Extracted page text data

..........

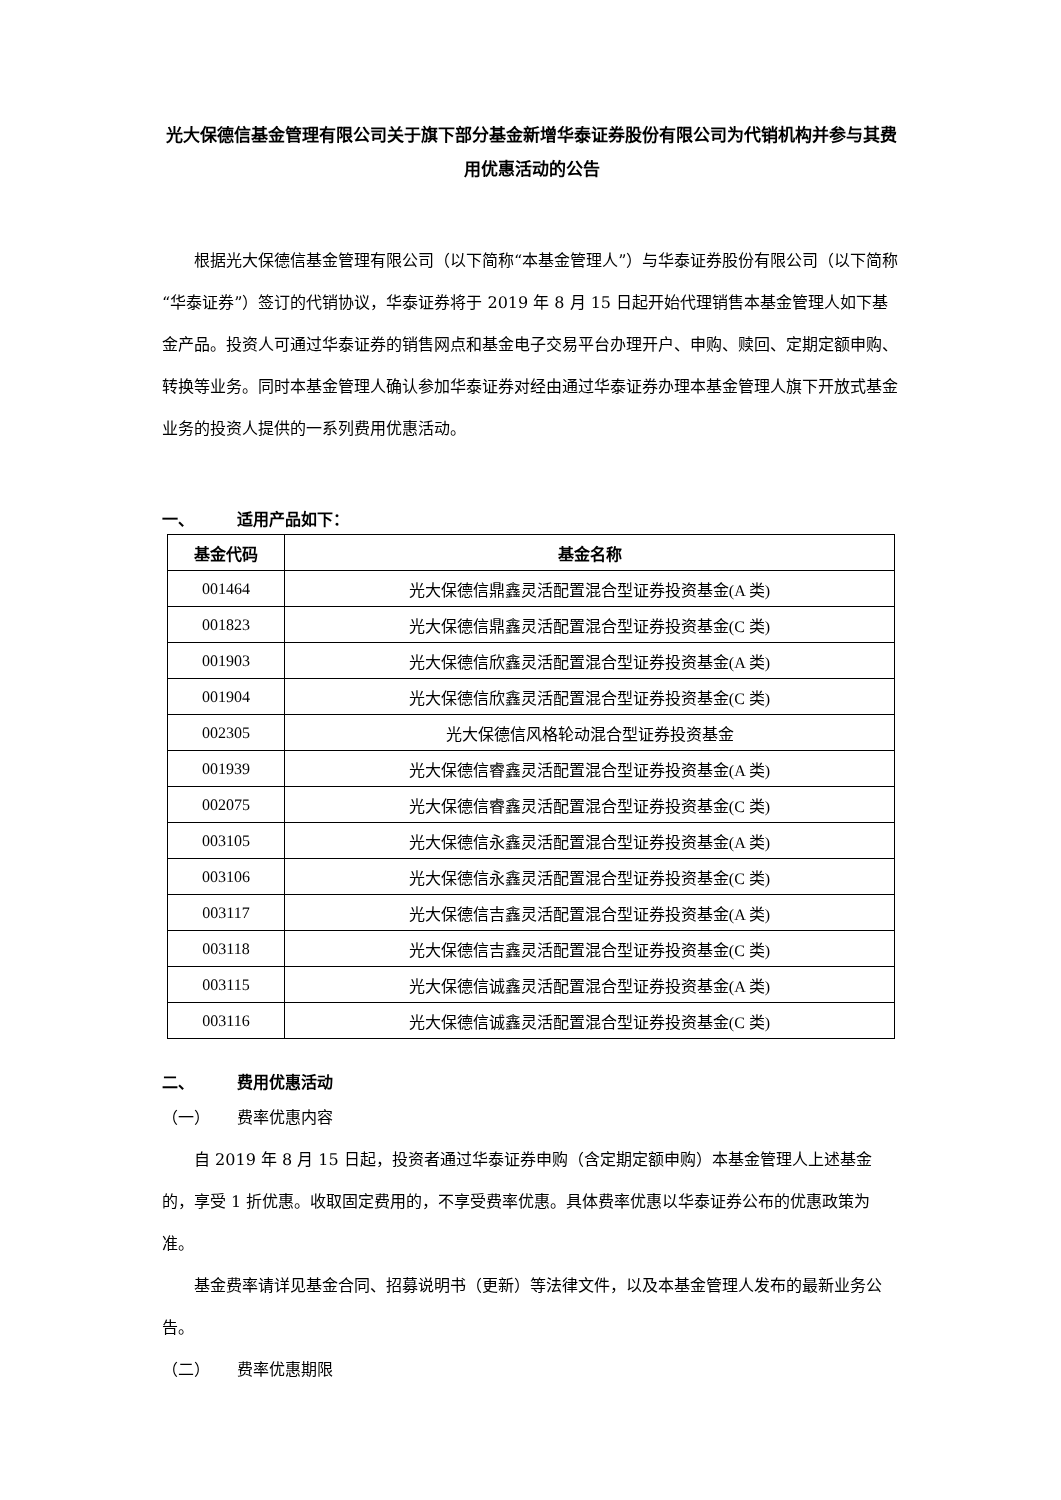光大保德信基金管理有限公司关于旗下部分基金新增华泰证券股份有限公司为代销机构并参与其费用优惠活动的公告
根据光大保德信基金管理有限公司（以下简称“本基金管理人”）与华泰证券股份有限公司（以下简称“华泰证券”）签订的代销协议，华泰证券将于 2019 年 8 月 15 日起开始代理销售本基金管理人如下基金产品。投资人可通过华泰证券的销售网点和基金电子交易平台办理开户、申购、赎回、定期定额申购、转换等业务。同时本基金管理人确认参加华泰证券对经由通过华泰证券办理本基金管理人旗下开放式基金业务的投资人提供的一系列费用优惠活动。
一、 适用产品如下：
| 基金代码 | 基金名称 |
| --- | --- |
| 001464 | 光大保德信鼎鑫灵活配置混合型证券投资基金(A 类) |
| 001823 | 光大保德信鼎鑫灵活配置混合型证券投资基金(C 类) |
| 001903 | 光大保德信欣鑫灵活配置混合型证券投资基金(A 类) |
| 001904 | 光大保德信欣鑫灵活配置混合型证券投资基金(C 类) |
| 002305 | 光大保德信风格轮动混合型证券投资基金 |
| 001939 | 光大保德信睿鑫灵活配置混合型证券投资基金(A 类) |
| 002075 | 光大保德信睿鑫灵活配置混合型证券投资基金(C 类) |
| 003105 | 光大保德信永鑫灵活配置混合型证券投资基金(A 类) |
| 003106 | 光大保德信永鑫灵活配置混合型证券投资基金(C 类) |
| 003117 | 光大保德信吉鑫灵活配置混合型证券投资基金(A 类) |
| 003118 | 光大保德信吉鑫灵活配置混合型证券投资基金(C 类) |
| 003115 | 光大保德信诚鑫灵活配置混合型证券投资基金(A 类) |
| 003116 | 光大保德信诚鑫灵活配置混合型证券投资基金(C 类) |
二、 费用优惠活动
（一） 费率优惠内容
自 2019 年 8 月 15 日起，投资者通过华泰证券申购（含定期定额申购）本基金管理人上述基金的，享受 1 折优惠。收取固定费用的，不享受费率优惠。具体费率优惠以华泰证券公布的优惠政策为准。
基金费率请详见基金合同、招募说明书（更新）等法律文件，以及本基金管理人发布的最新业务公告。
（二） 费率优惠期限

..........

» Your task:
Return, exactly as written, only those lines that run from the one with "光大保德信欣鑫灵活配置混合型证券投资基金(A 类) |" to the last line of the data, both of those lines included.

» Task solution:
| 001903 | 光大保德信欣鑫灵活配置混合型证券投资基金(A 类) |
| 001904 | 光大保德信欣鑫灵活配置混合型证券投资基金(C 类) |
| 002305 | 光大保德信风格轮动混合型证券投资基金 |
| 001939 | 光大保德信睿鑫灵活配置混合型证券投资基金(A 类) |
| 002075 | 光大保德信睿鑫灵活配置混合型证券投资基金(C 类) |
| 003105 | 光大保德信永鑫灵活配置混合型证券投资基金(A 类) |
| 003106 | 光大保德信永鑫灵活配置混合型证券投资基金(C 类) |
| 003117 | 光大保德信吉鑫灵活配置混合型证券投资基金(A 类) |
| 003118 | 光大保德信吉鑫灵活配置混合型证券投资基金(C 类) |
| 003115 | 光大保德信诚鑫灵活配置混合型证券投资基金(A 类) |
| 003116 | 光大保德信诚鑫灵活配置混合型证券投资基金(C 类) |
二、 费用优惠活动
（一） 费率优惠内容
自 2019 年 8 月 15 日起，投资者通过华泰证券申购（含定期定额申购）本基金管理人上述基金的，享受 1 折优惠。收取固定费用的，不享受费率优惠。具体费率优惠以华泰证券公布的优惠政策为准。
基金费率请详见基金合同、招募说明书（更新）等法律文件，以及本基金管理人发布的最新业务公告。
（二） 费率优惠期限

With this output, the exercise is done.